Going further down the list, Alabama, Missouri and North Carolina have all had five hospitals to close since 2010. None of those states have expanded Medicaid either.

Those six states make up 52.7 percent of all U.S. hospital closures since 2010.

Humphrey said he sees no reason for local residents to fear Saint Thomas River Park may close, thanks largely to its ability to provide a wide range of services and its connection to the Saint Thomas Health network.

Humphrey says the Tennessee Hospital Association has long supported the expansion of Medicaid in Tennessee, which the General Assembly has failed to do, despite the urging of Gov. Bill Haslam.

 “If people had some type of insurance, even though it may not completely cover all costs, at least it’s something,” said Humphrey. “For the people who have health insurance, we pay more because of the people who don’t.”

Those comments were echoed by the Tennessee Justice Center, a nonpartisan health advocacy organization.

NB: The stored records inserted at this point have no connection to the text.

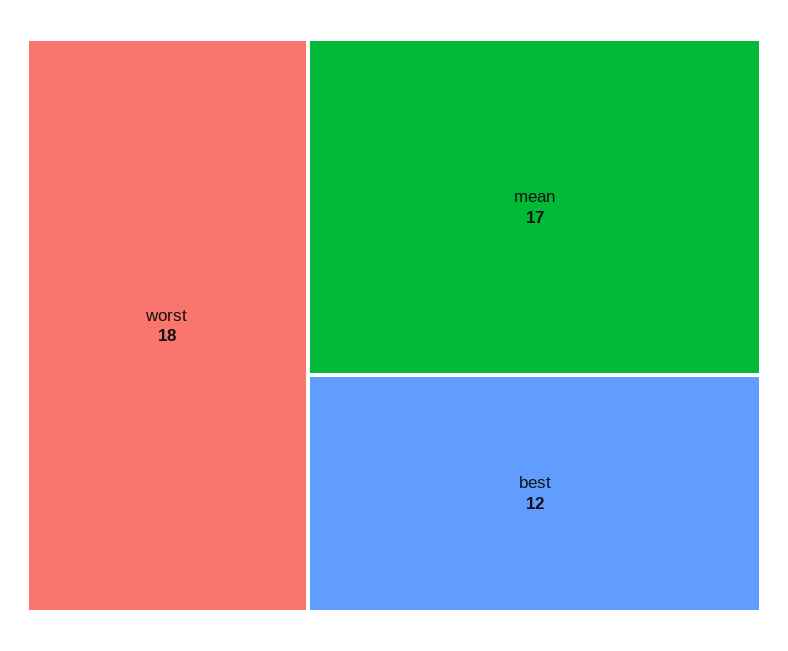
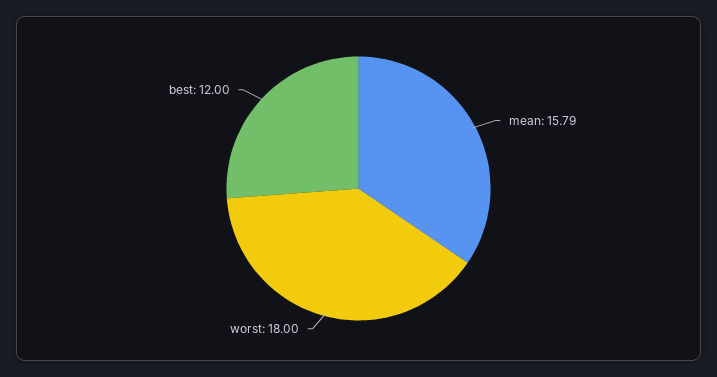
mean: 17 -> 15.79

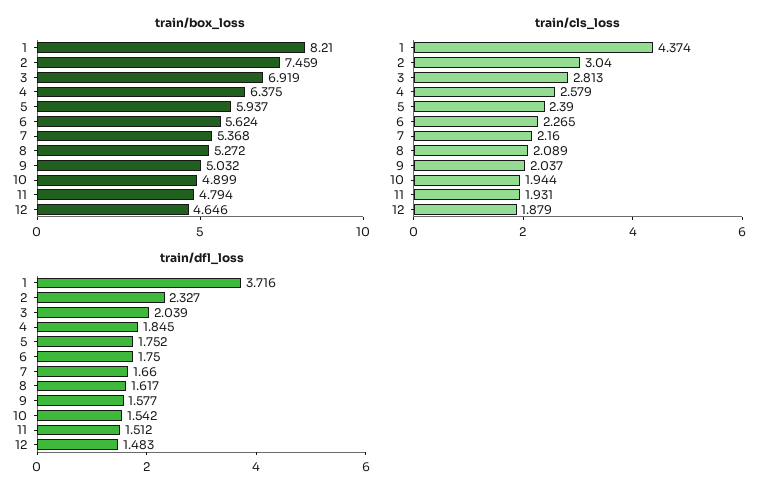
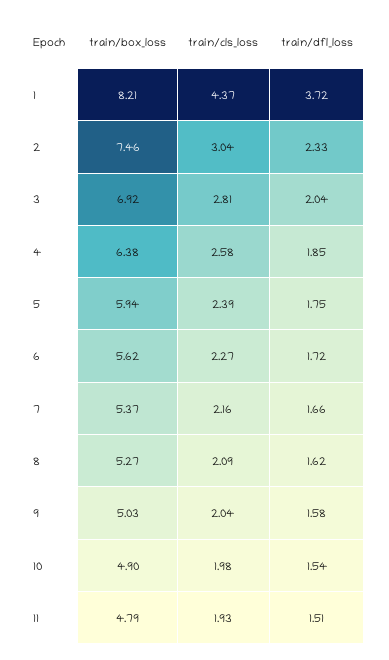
train/box_loss, 12: 4.646 -> none
train/cls_loss, 10: 1.944 -> 1.98
train/cls_loss, 12: 1.879 -> none
train/dfl_loss, 6: 1.75 -> 1.72
train/dfl_loss, 12: 1.483 -> none

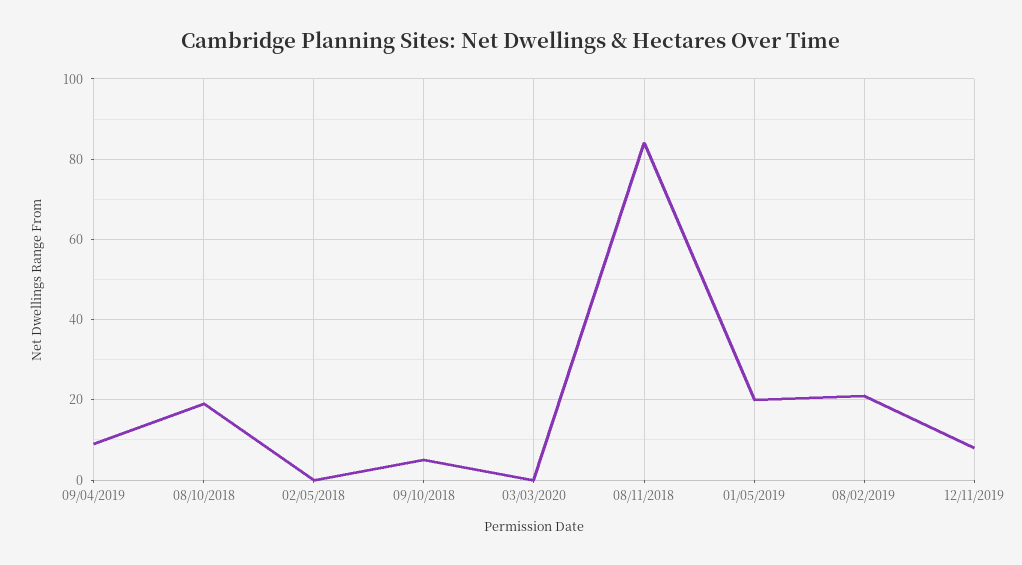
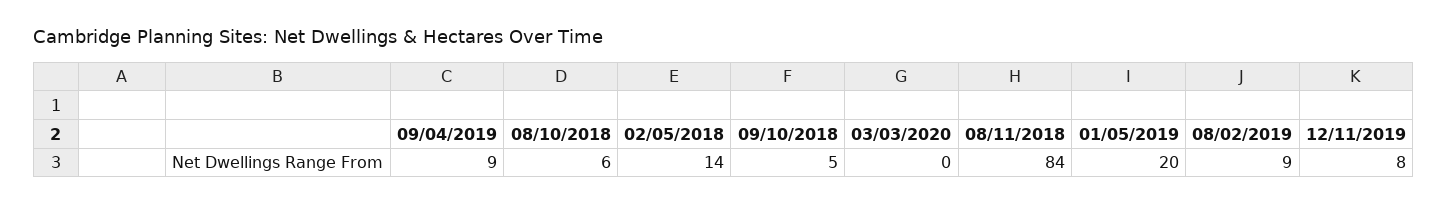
08/10/2018: 20 -> 6
02/05/2018: 0 -> 14
08/02/2019: 20 -> 9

“The news that two more hospitals will close should be a wake-up call for our state leaders,” said Michele Johnson, executive director of Tennessee Justice Center. “This is an urgent reminder that our legislature’s refusal to accept federal funding for Medicaid expansion endangers a healthcare system on which all Tennesseans must rely.”

The Government Accountability Office recently reported to Congress that hospitals in the 34 states that have accepted federal funds to expand Medicaid are six times less likely to close than in Tennessee and other states that refuse the federal funding.

In 2015, the Tennessee legislature rejected Gov. Haslam’s plan, called Insure Tennessee, to use $1.4 billion a year in federal Medicaid funds to cover uninsured Tennesseans and support the state’s healthcare system. Lawmakers have never provided a clear explanation of why they rejected Insure Tennessee, especially with no alternate plan in place.

“The experience of other states tells us that, if our legislature had not blocked Gov. Haslam four years ago, some of the hospitals we have lost would still be open, and their communities would not be struggling with the aftermath of their closing,” said Johnson. “There is nothing sadder or more disturbing than to see plywood sealing doors that once welcomed mothers giving birth and patients seeking lifesaving care. When you watch litter blowing through what used to be the ambulance loading area, it hits you there are lives being lost that could have been saved.”